Yemini, E. et al. Cell https://doi.org/10.1016/j.cell.2020.12.012 (2020)

The complete wiring diagram ─ or connectome ─ of the Caenorhabditis elegans nervous system was completed in 1986 by Sydney Brenner and colleagues who used electron microscope reconstruction to characterize the 302 neurons of the adult worm and hand-map all their connections. Since then, the C. elegans connectome has been widely used with microscopic images to identify neurons based on their morphology and position. However, the method remains uncertain and laborious, and more comprehensive and systematic approaches are needed for nervous system-wide neuronal identification. A study published in Cell describes a new multicolor fluorescence map that resolves all neuronal identities in the C. elegans nervous system by uniquely identifying each neuron by its color and position.

Neuronal cell identifications with NeuroPAL in C. elegans. Reprinted with permission from Reilly et al. (2020) Springer Nature.

The team of investigators led by Eviatar Yemini from Oliver Hobert’s lab at Columbia University created the map by designing a transgene called NeuroPAL (a neuronal polychromatic atlas of landmarks) that contains a combination of 40 neuron-specific promoters, each of which drives the expression of one or two of the three following fluorescent proteins: mTagBFP2, CyOFP1, and mNeptune2.5.

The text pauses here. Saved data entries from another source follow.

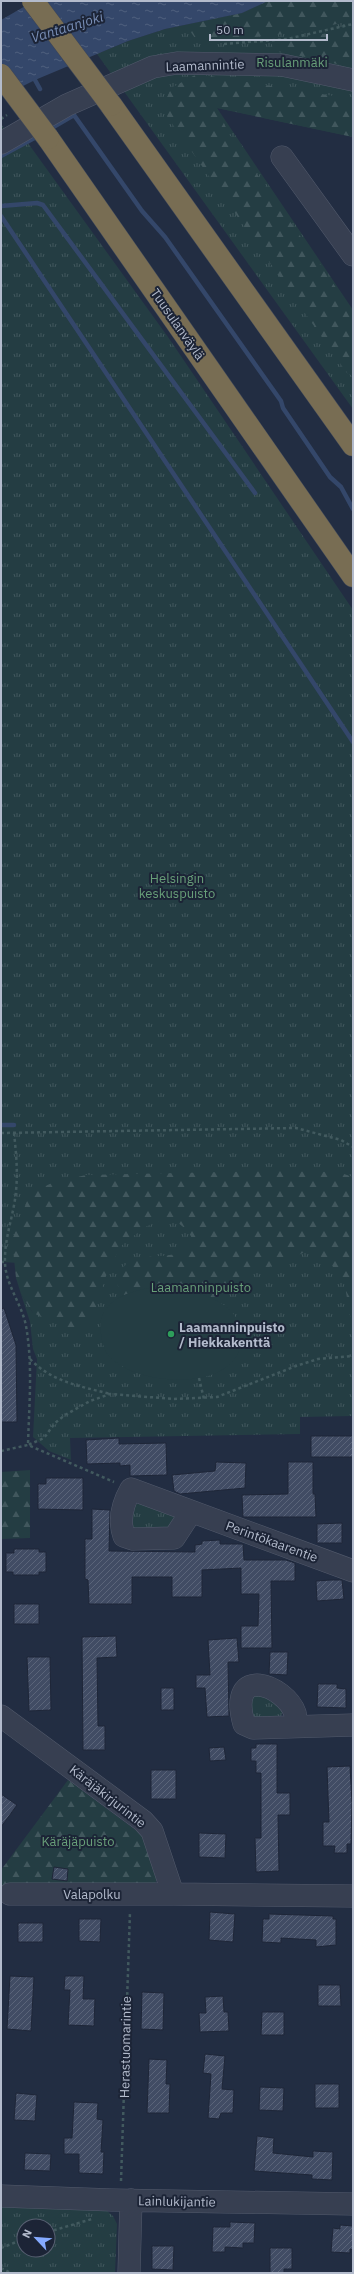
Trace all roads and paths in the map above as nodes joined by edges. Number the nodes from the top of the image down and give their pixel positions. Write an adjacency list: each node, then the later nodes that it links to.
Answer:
1 (33, 1): 7 (highway, bridge)
2 (1, 74): 8 (highway, Tuusulanväylä, bridge)
3 (353, 80): 4 (street, Laamannintie)
4 (1, 143)
5 (282, 158): 6 (street)
6 (353, 255)
7 (353, 445)
8 (353, 576)
9 (1, 1133): 10 (path)
10 (14, 1133): 11 (path); 13 (path)
11 (353, 1146)
12 (1, 1262): 13 (path)
13 (5, 1262): 15 (path)
14 (353, 1356): 18 (path)
15 (29, 1358): 17 (path); 19 (path)
16 (199, 1378): 18 (path)
17 (110, 1394): 18 (path); 19 (path)
18 (204, 1399)
19 (28, 1445): 20 (path); 21 (path)
20 (1, 1451)
21 (131, 1489): 22 (street, Perintökaarentie); 22 (street)
22 (191, 1512): 23 (street, Perintökaarentie)
23 (353, 1571)
24 (1, 1716): 29 (street, Käräjäkirjurintie)
25 (353, 1725): 26 (street)
26 (296, 1726)
27 (10, 1894): 28 (street, Valapolku)
28 (130, 1894): 29 (street, Valapolku); 32 (path, Herastuomarintie)
29 (173, 1894): 30 (street)
30 (353, 1896)
31 (1, 2196): 32 (street, Lainlukijantie)
32 (126, 2200): 33 (street, Lainlukijantie); 38 (street)
33 (353, 2204)
34 (16, 2242): 35 (path)
35 (1, 2248)
36 (1, 2268): 37 (path)
37 (11, 2273)
38 (129, 2273)

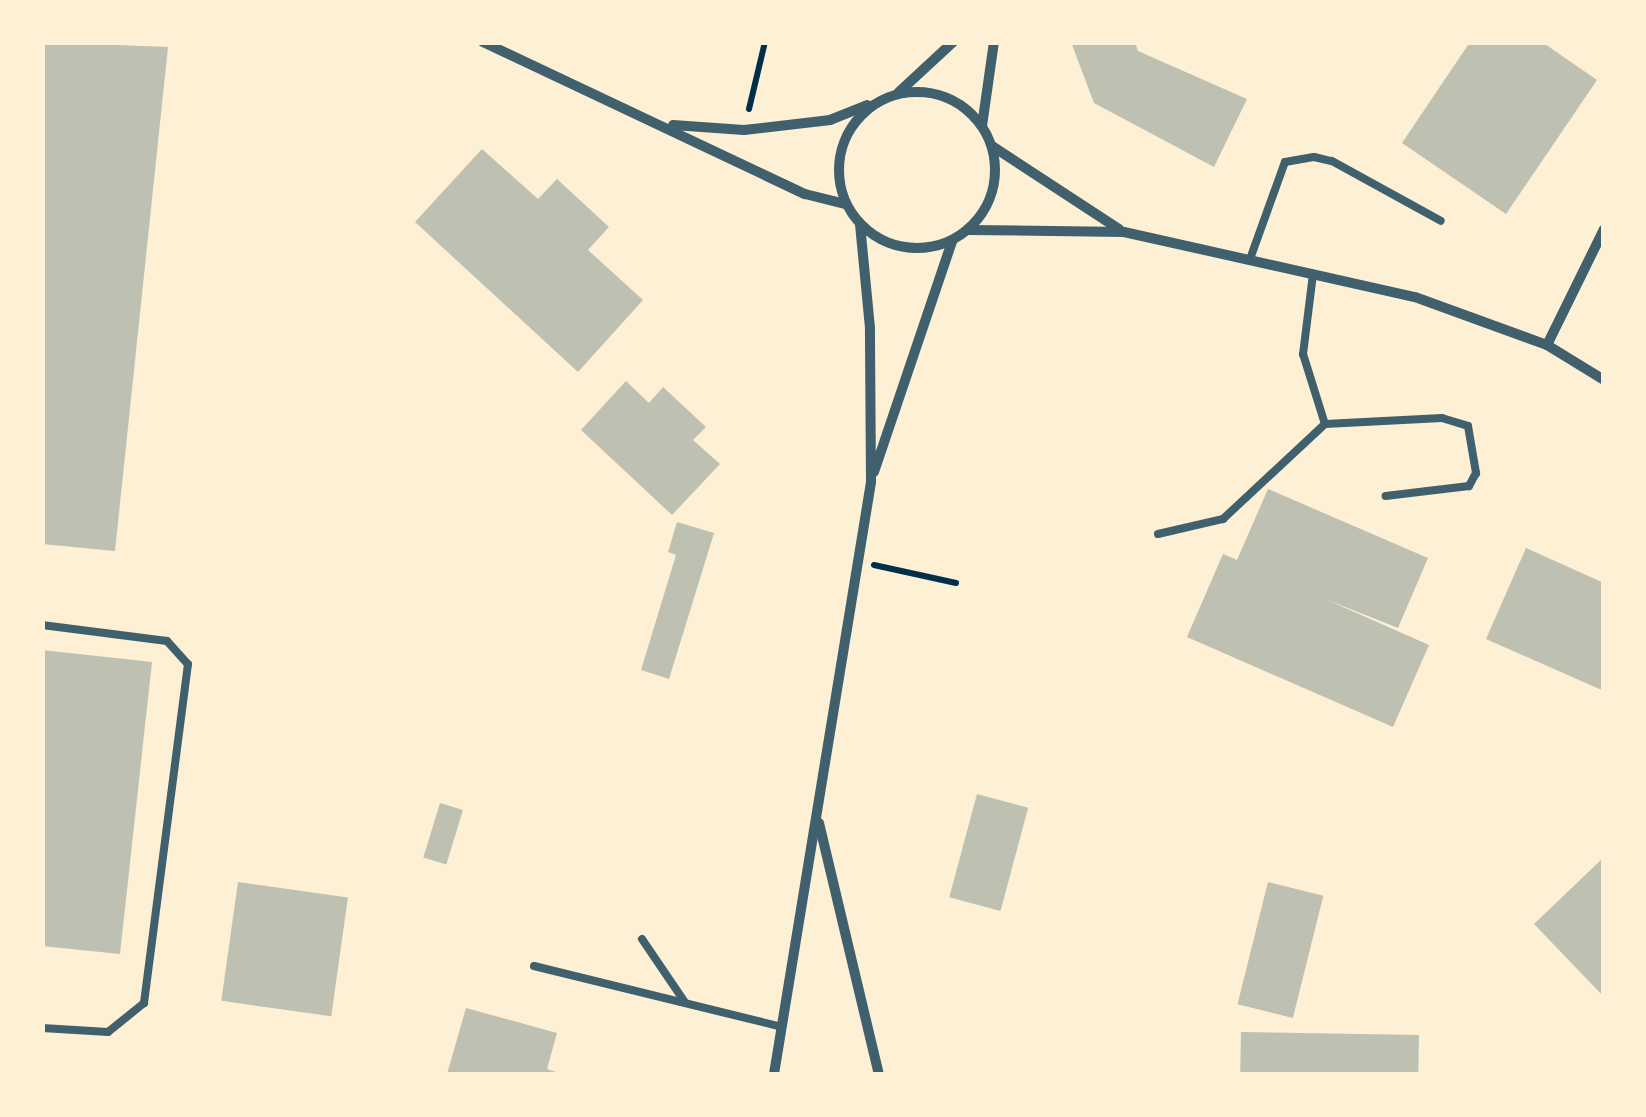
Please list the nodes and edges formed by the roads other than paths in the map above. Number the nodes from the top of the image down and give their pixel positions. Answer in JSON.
{"nodes":[{"id":1,"x":483,"y":42,"type":"edge"},
{"id":2,"x":953,"y":42,"type":"edge"},
{"id":3,"x":994,"y":42,"type":"edge"},
{"id":4,"x":898,"y":93,"type":"junction"},
{"id":5,"x":877,"y":101,"type":"junction"},
{"id":6,"x":667,"y":124,"type":"junction"},
{"id":7,"x":982,"y":126,"type":"junction"},
{"id":8,"x":992,"y":146,"type":"junction"},
{"id":9,"x":845,"y":204,"type":"junction"},
{"id":10,"x":1441,"y":221,"type":"dead end"},
{"id":11,"x":860,"y":225,"type":"junction"},
{"id":12,"x":1604,"y":228,"type":"edge"},
{"id":13,"x":968,"y":230,"type":"junction"},
{"id":14,"x":1124,"y":232,"type":"junction"},
{"id":15,"x":952,"y":240,"type":"junction"},
{"id":16,"x":1250,"y":259,"type":"junction"},
{"id":17,"x":1313,"y":274,"type":"junction"},
{"id":18,"x":1547,"y":345,"type":"junction"},
{"id":19,"x":1604,"y":380,"type":"edge"},
{"id":20,"x":1325,"y":424,"type":"junction"},
{"id":21,"x":871,"y":482,"type":"junction"},
{"id":22,"x":1386,"y":496,"type":"dead end"},
{"id":23,"x":1158,"y":534,"type":"dead end"},
{"id":24,"x":42,"y":625,"type":"edge"},
{"id":25,"x":818,"y":818,"type":"junction"},
{"id":26,"x":642,"y":938,"type":"dead end"},
{"id":27,"x":534,"y":966,"type":"dead end"},
{"id":28,"x":686,"y":1003,"type":"junction"},
{"id":29,"x":782,"y":1027,"type":"junction"},
{"id":30,"x":42,"y":1028,"type":"edge"},
{"id":31,"x":774,"y":1074,"type":"edge"},
{"id":32,"x":879,"y":1074,"type":"edge"}],
"edges":[{"from":1,"to":6,"type":"street"},
{"from":2,"to":4,"type":"street"},
{"from":3,"to":7,"type":"street"},
{"from":4,"to":5,"type":"street"},
{"from":4,"to":7,"type":"street"},
{"from":5,"to":6,"type":"street"},
{"from":5,"to":9,"type":"street"},
{"from":6,"to":9,"type":"street"},
{"from":7,"to":8,"type":"street"},
{"from":8,"to":13,"type":"street"},
{"from":8,"to":14,"type":"street"},
{"from":9,"to":11,"type":"street"},
{"from":10,"to":16,"type":"lane"},
{"from":11,"to":15,"type":"street"},
{"from":11,"to":21,"type":"street"},
{"from":12,"to":18,"type":"street"},
{"from":13,"to":14,"type":"street"},
{"from":13,"to":15,"type":"street"},
{"from":14,"to":16,"type":"street"},
{"from":15,"to":21,"type":"street"},
{"from":16,"to":17,"type":"street"},
{"from":17,"to":18,"type":"street"},
{"from":17,"to":20,"type":"lane"},
{"from":18,"to":19,"type":"street"},
{"from":20,"to":22,"type":"lane"},
{"from":20,"to":23,"type":"lane"},
{"from":21,"to":25,"type":"street"},
{"from":24,"to":30,"type":"lane"},
{"from":25,"to":29,"type":"street"},
{"from":25,"to":32,"type":"street"},
{"from":26,"to":28,"type":"lane"},
{"from":27,"to":28,"type":"lane"},
{"from":28,"to":29,"type":"lane"},
{"from":29,"to":31,"type":"street"}]}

“The largest ganglia contain around 30 neurons. We reasoned that roughly 30 unique colors would be needed to reliably identify all neurons in each ganglion, and thus all neurons in the nervous system. Three spectrally distinct fluorophores, distinguishable at four or more different levels (high, medium, low, and undetectable), yield at least 64 different colors. Thus, three carefully chosen fluorophores should be enough to landmark the entire C. elegans nervous system,” explain the investigators in their report.

The promoters used to build the transgene were selected from a candidate list of 133 published neuron-specific reporters. The investigators started with a small number of broadly expressed reporters and gradually expanded this initial set, adding and changing reporters to target progressively smaller subsets of neurons, until they found a final transgene composed of different reporter–fluorophore fusions that colored nearby neurons distinguishably in each ganglion.

The approach is fundamentally different from the previously described Brainbow method used to label individual neurons in different model organisms, including C. elegans. Whereas Brainbow is a stochastic multicolor labeling method, NeuroPAL assigns neurons a strictly deterministic color code based on the gene expression profile of the neuron, which is preserved across individuals. The NeuroPAL combination of reporters and colors also generates a more comprehensive color-coded atlas for C. elegans neurons than the system recently developed by Toyoshima and colleagues, which also combines different reporter–fluorophore fusions but only identifies 60% of all neurons in the C. elegans nervous system.

NeuroPAL can have multiple applications. Neurons labeled with NeuroPAL do not exhibit fluorescence in the green, cyan, or yellow emission channels, allowing the transgene to be used in combination with fluorescent reporters of gene expression or neural activity. In a study published in Nature in 2020, the Hobert Lab used the NeuroPAL landmark strain to analyze the expression pattern of all homeodomain proteins at single-neuron resolution in the C. elegans nervous system. Here, Yemini et al. used NeuroPAL to map the expression of metabotropic receptors for the neurotransmitters acetylcholine, GABA and glutamate. The investigators also used NeuroPAL to identify mediators of neuronal differentiation by crossing NeuroPAL worms with strains carrying null mutations of transcription factors and observing changes induced by the mutations in the color map. Finally, the team combined NeuroPAL with the Ca2+ indicator GCaMP6s to measure brain-wide responses to attractive and repulsive chemosensory cues. They showed that each stimulus activated a different set of neurons and interneurons, many of which had no previously known function. These findings suggest that NeuroPAL could be a useful tool for future experiments aiming to elucidate the relationship between circuit structure and function.

In addition, Yemini and colleagues developed a software pipeline to partially automate the annotation of neuronal identities in NeuroPAL images (https://www.hobertlab.org/neuropal/). The pipeline, which estimates a neuron’s identity using a statistical atlas of NeuroPAL colors and positions, proved to be 86% and 94% accurate for neurons in the head and the tail, respectively. “Our algorithm also provided a means of assessing the importance of color information in assigning cell identities. When we restricted the model to assign identities only on the basis of location, automated accuracy dropped to 50% for the head and 68% for the tail. These results confirm a substantial improvement in accuracy with the color information provided by NeuroPAL,” write the investigators.

The investigators also suggest that NeuroPAL could be extended to other genetically tractable animals such as fruit fly and zebrafish, and provide a software to guide the choice of reporter–fluorophore combinations for other tissues and organisms.